• _Items from a dataset_:

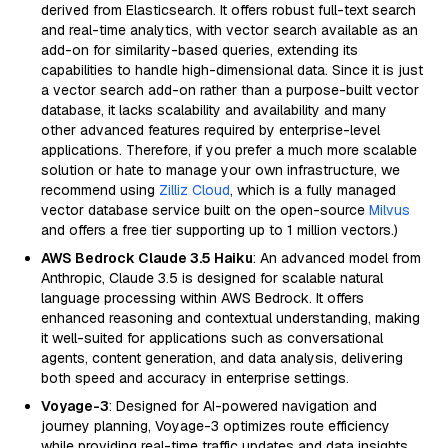
derived from Elasticsearch. It offers robust full-text search
and real-time analytics, with vector search available as an
add-on for similarity-based queries, extending its
capabilities to handle high-dimensional data. Since it is just
a vector search add-on rather than a purpose-built vector
database, it lacks scalability and availability and many
other advanced features required by enterprise-level
applications. Therefore, if you prefer a much more scalable
solution or hate to manage your own infrastructure, we
recommend using
Zilliz Cloud
, which is a fully managed
vector database service built on the open-source
Milvus
and offers a free tier supporting up to 1 million vectors.)
AWS Bedrock Claude 3.5 Haiku
: An advanced model from
Anthropic, Claude 3.5 is designed for scalable natural
language processing within AWS Bedrock. It offers
enhanced reasoning and contextual understanding, making
it well-suited for applications such as conversational
agents, content generation, and data analysis, delivering
both speed and accuracy in enterprise settings.
Voyage-3
: Designed for AI-powered navigation and
journey planning, Voyage-3 optimizes route efficiency
while providing real-time traffic updates and data insights.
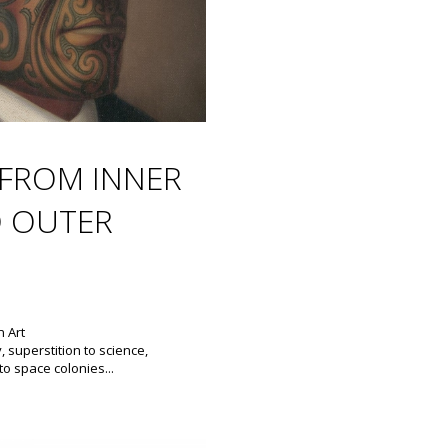
FROM INNER
 OUTER
 Art
y, superstition to science,
to space colonies...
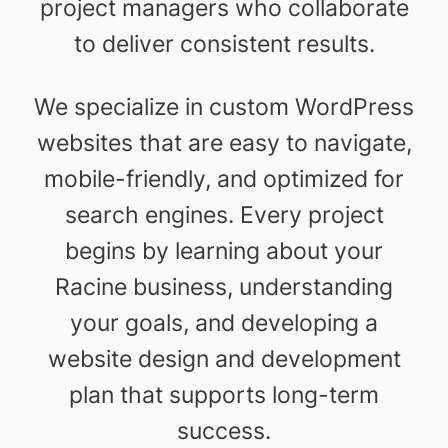
project managers who collaborate
to deliver consistent results.
We specialize in custom WordPress
websites that are easy to navigate,
mobile-friendly, and optimized for
search engines. Every project
begins by learning about your
Racine business, understanding
your goals, and developing a
website design and development
plan that supports long-term
success.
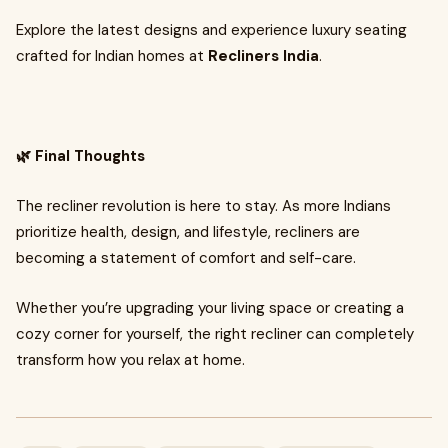
Explore the latest designs and experience luxury seating
crafted for Indian homes at
Recliners India
.
🌿 Final Thoughts
The recliner revolution is here to stay. As more Indians
prioritize health, design, and lifestyle, recliners are
becoming a statement of comfort and self-care.
Whether you’re upgrading your living space or creating a
cozy corner for yourself, the right recliner can completely
transform how you relax at home.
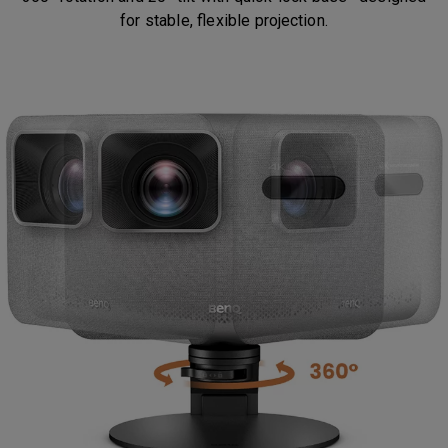
for stable, flexible projection.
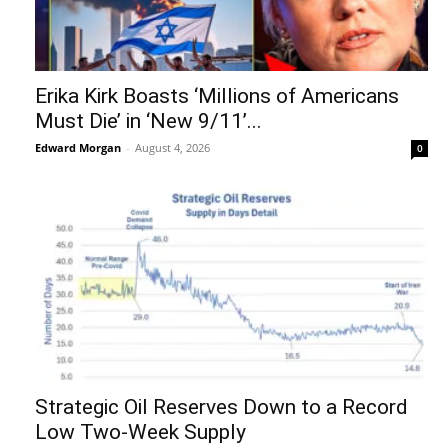
Erika Kirk Boasts ‘Millions of Americans
Must Die’ in ‘New 9/11’...
Edward Morgan
-
August 4, 2026
0
Strategic Oil Reserves Down to a Record
Low Two-Week Supply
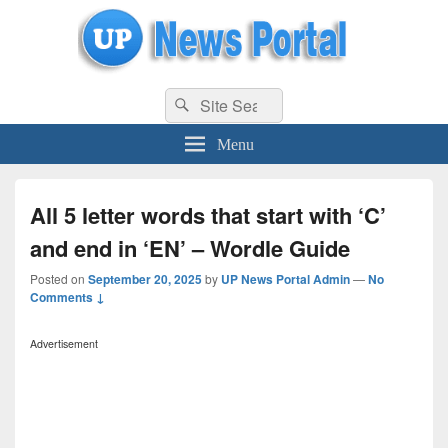
uppolice.org
Search
uppolice.org UP News Portal, Latest Result, Gaming, Tech, Sports news
Search
for:
Menu
All 5 letter words that start with ‘C’
and end in ‘EN’ – Wordle Guide
Posted on
September 20, 2025
by
UP News Portal Admin
—
No
Comments ↓
Advertisement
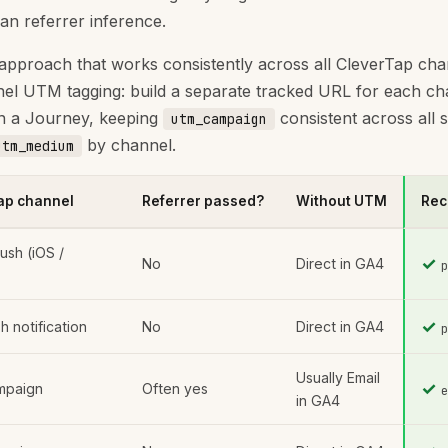
han referrer inference.
approach that works consistently across all CleverTap cha
el UTM tagging: build a separate tracked URL for each ch
in a Journey, keeping
consistent across all 
utm_campaign
by channel.
utm_medium
ap channel
Referrer passed?
Without UTM
Rec
ush (iOS /
✓
No
Direct in GA4
✓
 notification
No
Direct in GA4
Usually Email
✓
mpaign
Often yes
in GA4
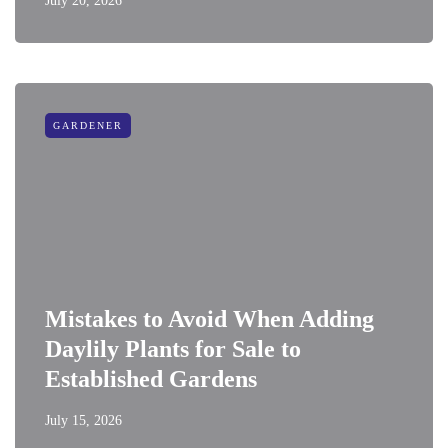
July 20, 2026
GARDENER
Mistakes to Avoid When Adding
Daylily Plants for Sale to
Established Gardens
July 15, 2026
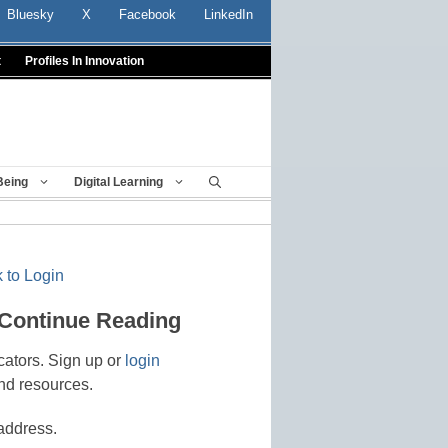
Bluesky
X
Facebook
LinkedIn
t
Profiles In Innovation
Being
Digital Learning
 to Login
 Continue Reading
cators. Sign up or
login
nd resources.
address.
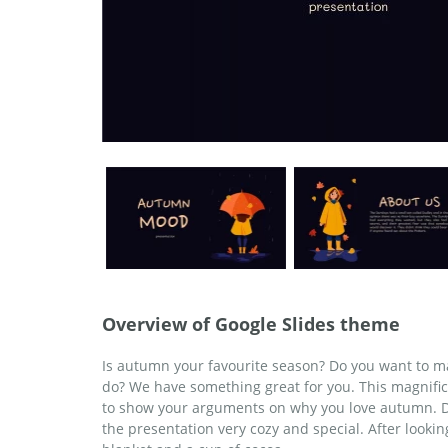
Overview of Google Slides theme
Is autumn your favourite season? Do you want to ma
do? We have something great for you. This magnific
to show your arguments on why you love autumn. Do
the presentation very cozy and special. After lookin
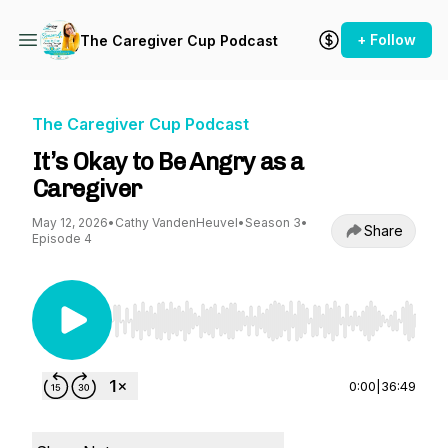
+ Follow
The Caregiver Cup Podcast
The Caregiver Cup Podcast
It’s Okay to Be Angry as a
Caregiver
May 12, 2026
•
Cathy VandenHeuvel
•
Season 3
•
Share
Episode 4
Use Left/Right to seek, Home/End to jump to st
0:00
|
36:49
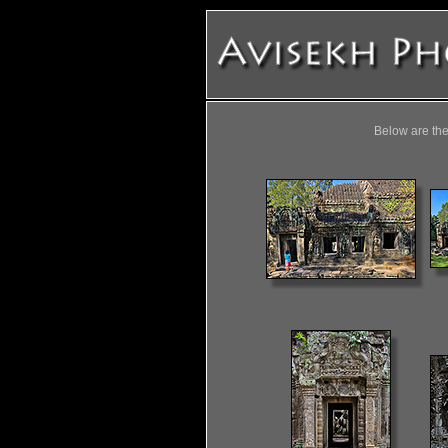
Below are the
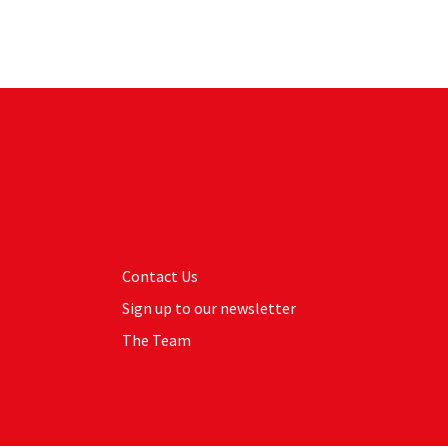
Contact Us
Sign up to our newsletter
The Team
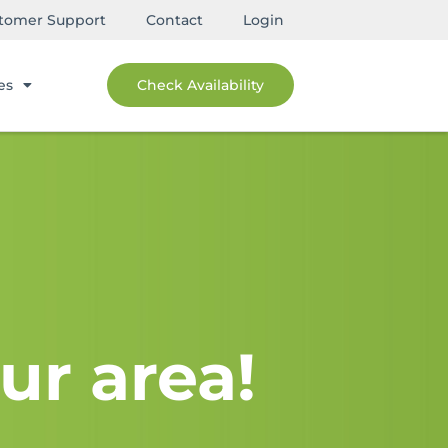
tomer Support
Contact
Login
es
Check Availability
ur area!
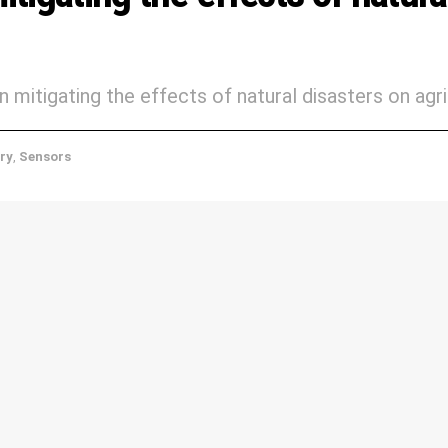
n mitigating the effects of natural disasters on agri
ery
,
Sensors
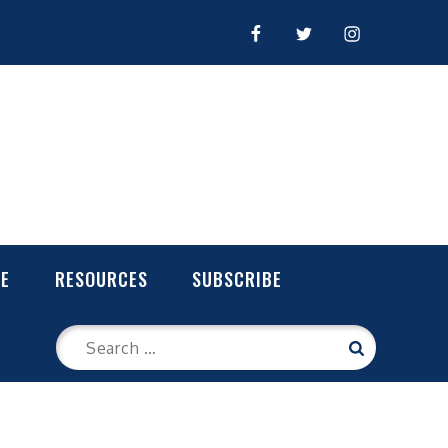
FACEBOOK
TWITTER
INSTAGRAM
LE
RESOURCES
SUBSCRIBE
Search
Search
for:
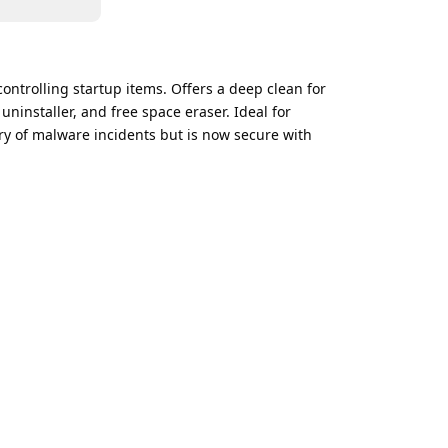
ontrolling startup items. Offers a deep clean for
uninstaller, and free space eraser. Ideal for
ry of malware incidents but is now secure with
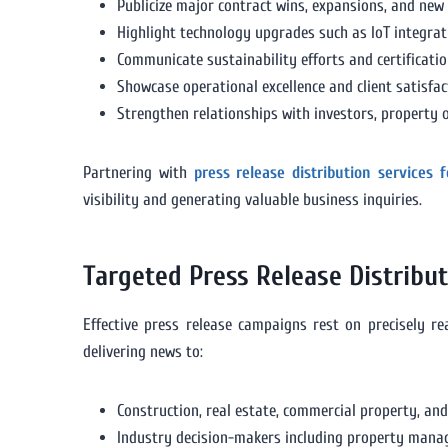
Publicize major contract wins, expansions, and new 
Highlight technology upgrades such as IoT integra
Communicate sustainability efforts and certifica
Showcase operational excellence and client satisfact
Strengthen relationships with investors, property 
Partnering with
press release distribution services
visibility and generating valuable business inquiries.
Targeted Press Release Distribu
Effective press release campaigns rest on precisely r
delivering news to:
Construction, real estate, commercial property, and
Industry decision-makers including property manager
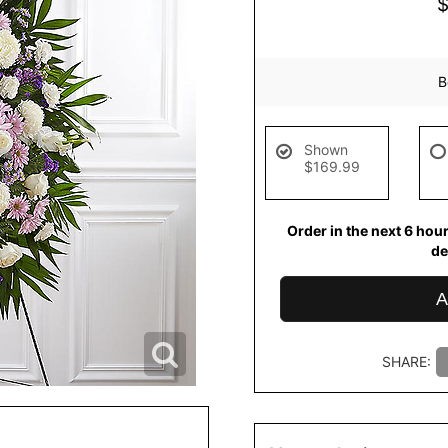
B
Shown
$169.99
Order in the next
6
hou
de
A
SHARE:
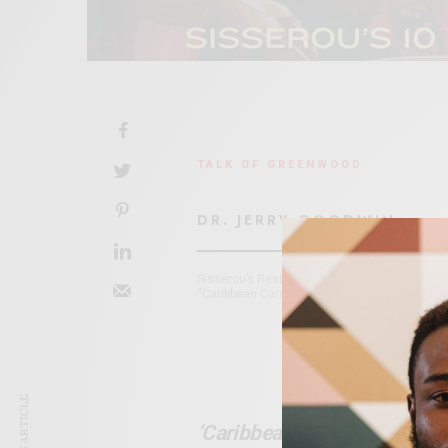
TALK OF GREENWOOD
DR. JERRY GOODWIN
Sisserou’s Restaurant, 107 N. Boulder (corner
“Caribbean Carnival on the Green” at Guthrie 
‘Caribbean Carnival On The 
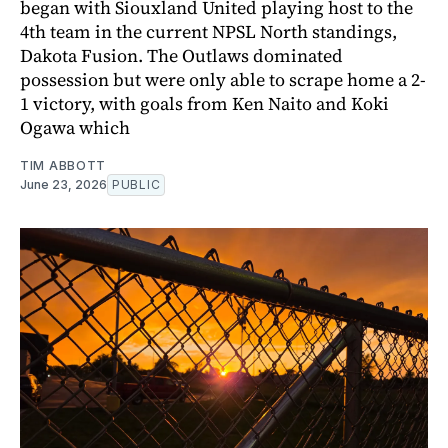
began with Siouxland United playing host to the
4th team in the current NPSL North standings,
Dakota Fusion. The Outlaws dominated
possession but were only able to scrape home a 2-
1 victory, with goals from Ken Naito and Koki
Ogawa which
TIM ABBOTT
June 23, 2026
PUBLIC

• _Problem details_: Select all lines with the word "time" from the entries above.

• _Reply_:
and real-time analytics, with vector search available as an
while providing real-time traffic updates and data insights.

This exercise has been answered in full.